Forget CPUs! RaiderChip Has a Hardware-Based Generative AI Accelerator

The Spanish startup is pushing the limits of edge AI with a new accelerator reportedly trumping competitors in efficiency and token generation speed.

News January 31, 2025 by Jake Hertz

Spanish AI startup RaiderChip recently announced its new GenAI NPU, a fully hardware-based accelerator designed to optimize generative AI inference at the edge. Unlike hybrid solutions that rely on software execution, the GenAI NPU integrates all large language model (LLM) operations into hardware to eliminate processing latency and deliver deterministic, real-time performance. The company's website lacks much in the way of engineering-level technical details about the NPU, but it does offer information about its performance and features.

RaiderChip

RaiderChip seeks to overcome the memory bottleneck of AI acceleration. Image (modified) used courtesy of RaiderChip

GenAI NPU: Processing Complex LLMs at the Edge

RaiderChip’s GenAI NPU is a fully hardware-based accelerator designed to optimize generative AI inference at the edge. According to the company, this architecture eliminates the need for external processors by embedding all LLM operations within the hardware itself. While hybrid solutions tend to rely on software execution, the GenAI NPU reportedly achieves a 2.4× increase in token generation speed per available memory bandwidth by removing hardware-software communication latency.

The accelerator is also said to optimize memory efficiency by maximizing the number of tokens generated per gigabyte per second of available memory bandwidth. Unlike competing solutions that require high-bandwidth memory (HBM), the GenAI NPU achieves high performance using cost-effective DDR or LPDDR memory. This design reduces hardware cost, energy consumption, and overall system size without sacrificing computational power. Performance comparisons indicate a 37% efficiency gain over Intel’s Gaudi 2, a 28% improvement over Nvidia’s cloud GPUs, and a 25% advantage over Google’s TPU v5e.

Quantization shrinks neural networks

Quantization shrinks neural networks by decreasing the precision of weights, biases, and activations.
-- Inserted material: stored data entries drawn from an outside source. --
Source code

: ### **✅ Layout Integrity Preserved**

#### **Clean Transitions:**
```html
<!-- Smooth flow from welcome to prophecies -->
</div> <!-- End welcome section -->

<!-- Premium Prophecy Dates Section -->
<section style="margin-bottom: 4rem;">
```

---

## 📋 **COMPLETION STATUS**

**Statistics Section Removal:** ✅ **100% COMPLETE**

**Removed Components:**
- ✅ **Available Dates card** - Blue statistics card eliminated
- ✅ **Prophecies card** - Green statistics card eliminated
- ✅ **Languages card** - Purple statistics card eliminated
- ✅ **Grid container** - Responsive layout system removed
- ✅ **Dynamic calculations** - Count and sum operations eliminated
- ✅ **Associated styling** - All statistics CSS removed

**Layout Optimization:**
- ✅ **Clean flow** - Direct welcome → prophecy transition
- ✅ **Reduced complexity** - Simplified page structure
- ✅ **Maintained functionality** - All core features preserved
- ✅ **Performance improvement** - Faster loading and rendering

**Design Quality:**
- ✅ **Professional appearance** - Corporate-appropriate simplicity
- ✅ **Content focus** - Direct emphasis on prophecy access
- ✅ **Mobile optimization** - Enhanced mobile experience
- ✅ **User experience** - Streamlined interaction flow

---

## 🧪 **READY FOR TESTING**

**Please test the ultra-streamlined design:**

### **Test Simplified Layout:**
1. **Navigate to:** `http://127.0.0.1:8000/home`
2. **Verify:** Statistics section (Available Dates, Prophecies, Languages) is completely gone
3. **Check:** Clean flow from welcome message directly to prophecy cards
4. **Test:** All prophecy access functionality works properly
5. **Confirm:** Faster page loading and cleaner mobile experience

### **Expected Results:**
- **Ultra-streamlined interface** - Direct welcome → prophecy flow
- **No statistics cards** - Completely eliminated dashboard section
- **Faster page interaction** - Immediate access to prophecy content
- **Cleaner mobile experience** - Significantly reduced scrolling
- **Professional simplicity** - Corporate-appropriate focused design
Image used courtesy of Qualcomm

The architecture also supports both vanilla and quantized LLM models and executes floating-point computations, including FP32, FP16, BF16, and FP8. Further, the NPU also supports four-bit and five-bit quantization (Q4_K, Q5_K) to reduce memory requirements by up to 75% and increase inference speed by 276%.

RaiderChip calls its architecture “target-agnostic,” meaning it supports FPGA and ASIC implementations that allow configurable parameters for model size, inference speed, and power efficiency.
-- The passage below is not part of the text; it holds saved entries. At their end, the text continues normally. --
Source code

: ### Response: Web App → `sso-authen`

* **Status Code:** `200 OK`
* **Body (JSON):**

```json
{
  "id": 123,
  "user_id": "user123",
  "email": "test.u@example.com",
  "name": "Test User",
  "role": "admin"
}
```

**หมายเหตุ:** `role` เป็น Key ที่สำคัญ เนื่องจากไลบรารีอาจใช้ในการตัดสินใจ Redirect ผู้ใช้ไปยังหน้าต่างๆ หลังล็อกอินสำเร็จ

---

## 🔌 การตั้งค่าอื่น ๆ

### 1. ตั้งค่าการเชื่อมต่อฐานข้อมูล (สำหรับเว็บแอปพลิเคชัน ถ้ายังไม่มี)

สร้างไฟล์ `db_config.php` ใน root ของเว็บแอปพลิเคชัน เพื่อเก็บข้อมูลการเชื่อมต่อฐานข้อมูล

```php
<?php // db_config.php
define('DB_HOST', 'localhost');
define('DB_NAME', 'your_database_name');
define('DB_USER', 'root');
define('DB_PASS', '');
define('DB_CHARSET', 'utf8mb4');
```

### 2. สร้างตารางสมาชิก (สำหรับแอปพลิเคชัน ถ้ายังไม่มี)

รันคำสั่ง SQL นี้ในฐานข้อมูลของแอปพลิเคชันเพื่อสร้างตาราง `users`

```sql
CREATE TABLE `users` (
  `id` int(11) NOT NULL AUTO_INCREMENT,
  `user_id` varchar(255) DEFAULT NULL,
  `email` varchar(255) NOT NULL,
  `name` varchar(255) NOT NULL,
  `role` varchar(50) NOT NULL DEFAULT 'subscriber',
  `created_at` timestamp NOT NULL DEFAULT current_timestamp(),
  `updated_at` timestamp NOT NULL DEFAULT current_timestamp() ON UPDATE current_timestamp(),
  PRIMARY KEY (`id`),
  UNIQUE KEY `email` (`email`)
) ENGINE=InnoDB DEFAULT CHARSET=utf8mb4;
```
Built on the GenAI v1 Hardware Accelerator

RaiderChip built the GenAI NPU on the features of the preceding GenAI v1, a hardware accelerator designed for generative AI workloads on FPGA-based systems.

As an IP core, GenAI v1’s architecture is optimized for transformer-based models such as Meta’s Llama 2, Llama 3, and Microsoft’s Phi series. It executes models in full floating-point precision while also offering a quantized variant, GenAI v1-Q, which supports four-bit and five-bit quantization to reduce memory requirements by up to 75% and improve inference speed by 276%.
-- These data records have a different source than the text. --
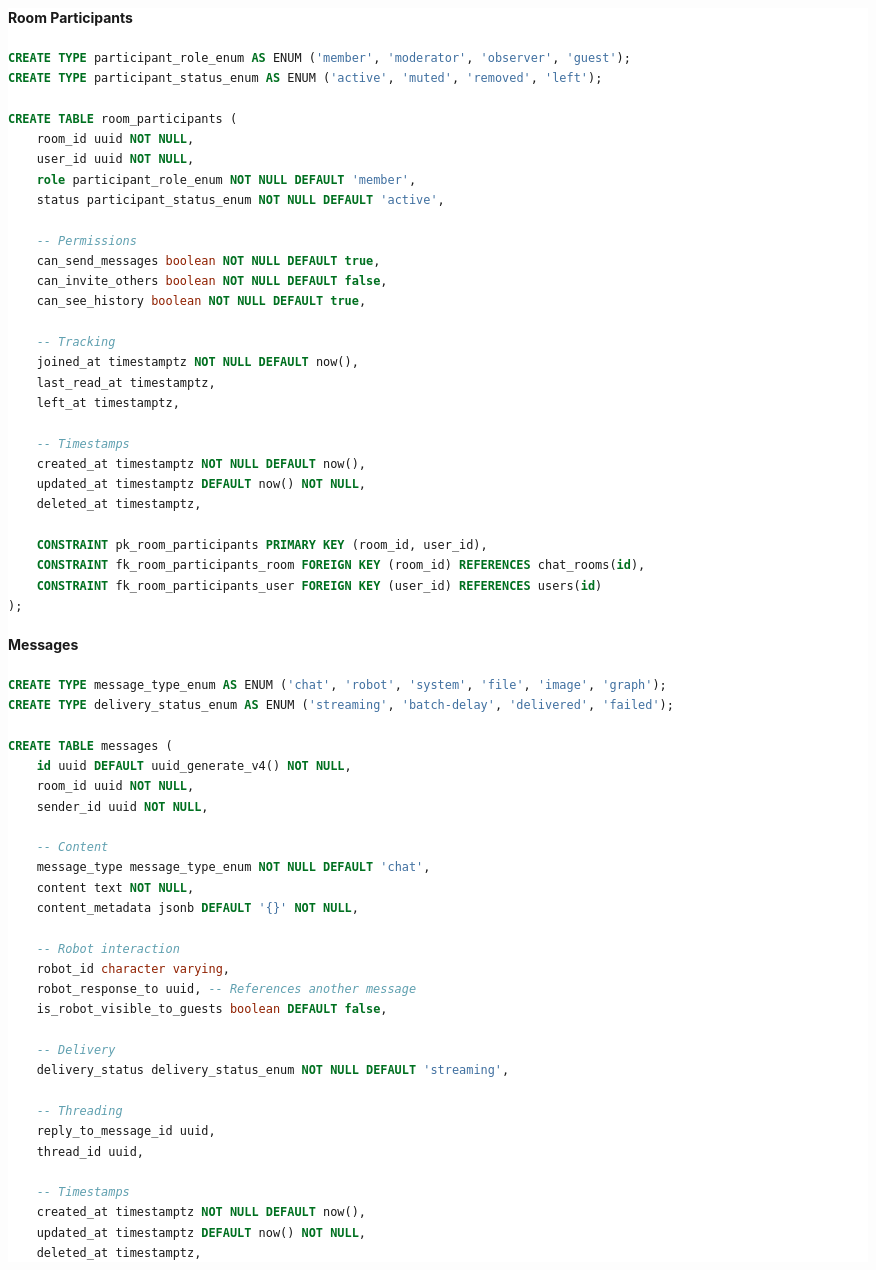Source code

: #### Room Participants

```sql
CREATE TYPE participant_role_enum AS ENUM ('member', 'moderator', 'observer', 'guest');
CREATE TYPE participant_status_enum AS ENUM ('active', 'muted', 'removed', 'left');

CREATE TABLE room_participants (
    room_id uuid NOT NULL,
    user_id uuid NOT NULL,
    role participant_role_enum NOT NULL DEFAULT 'member',
    status participant_status_enum NOT NULL DEFAULT 'active',

    -- Permissions
    can_send_messages boolean NOT NULL DEFAULT true,
    can_invite_others boolean NOT NULL DEFAULT false,
    can_see_history boolean NOT NULL DEFAULT true,

    -- Tracking
    joined_at timestamptz NOT NULL DEFAULT now(),
    last_read_at timestamptz,
    left_at timestamptz,

    -- Timestamps
    created_at timestamptz NOT NULL DEFAULT now(),
    updated_at timestamptz DEFAULT now() NOT NULL,
    deleted_at timestamptz,

    CONSTRAINT pk_room_participants PRIMARY KEY (room_id, user_id),
    CONSTRAINT fk_room_participants_room FOREIGN KEY (room_id) REFERENCES chat_rooms(id),
    CONSTRAINT fk_room_participants_user FOREIGN KEY (user_id) REFERENCES users(id)
);
```

#### Messages

```sql
CREATE TYPE message_type_enum AS ENUM ('chat', 'robot', 'system', 'file', 'image', 'graph');
CREATE TYPE delivery_status_enum AS ENUM ('streaming', 'batch-delay', 'delivered', 'failed');

CREATE TABLE messages (
    id uuid DEFAULT uuid_generate_v4() NOT NULL,
    room_id uuid NOT NULL,
    sender_id uuid NOT NULL,

    -- Content
    message_type message_type_enum NOT NULL DEFAULT 'chat',
    content text NOT NULL,
    content_metadata jsonb DEFAULT '{}' NOT NULL,

    -- Robot interaction
    robot_id character varying,
    robot_response_to uuid, -- References another message
    is_robot_visible_to_guests boolean DEFAULT false,

    -- Delivery
    delivery_status delivery_status_enum NOT NULL DEFAULT 'streaming',

    -- Threading
    reply_to_message_id uuid,
    thread_id uuid,

    -- Timestamps
    created_at timestamptz NOT NULL DEFAULT now(),
    updated_at timestamptz DEFAULT now() NOT NULL,
    deleted_at timestamptz,
```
Comparing quality and size in LLMs

Comparing quality and size in LLMs. Image used courtesy of Microsoft

RaiderChip claims the GenAI v1 offloads more than 99.99% of inference computations to dedicated hardware, with only a lightweight software layer handling model support and updates. This software layer is under 200 KB and functions autonomously without external dependencies like PyTorch or Hugging Face Transformers. The architecture’s adaptability allows new models to be integrated with minimal effort, with support for fine-tuned versions of existing transformer-based LLMs requiring no additional modifications.

Hardware-First AI Acceleration

As generative AI expands into embedded and industrial applications, the demand for scalable, cost-effective acceleration continues to grow. Traditional cloud-based inference requires substantial energy and bandwidth, which hinders enterprises from deploying AI in environments where latency, security, and power are non-negotiable. By optimizing memory efficiency and eliminating reliance on high-bandwidth memory, RaiderChip hopes to reduce both infrastructure costs and energy demands while maintaining high-performance AI processing.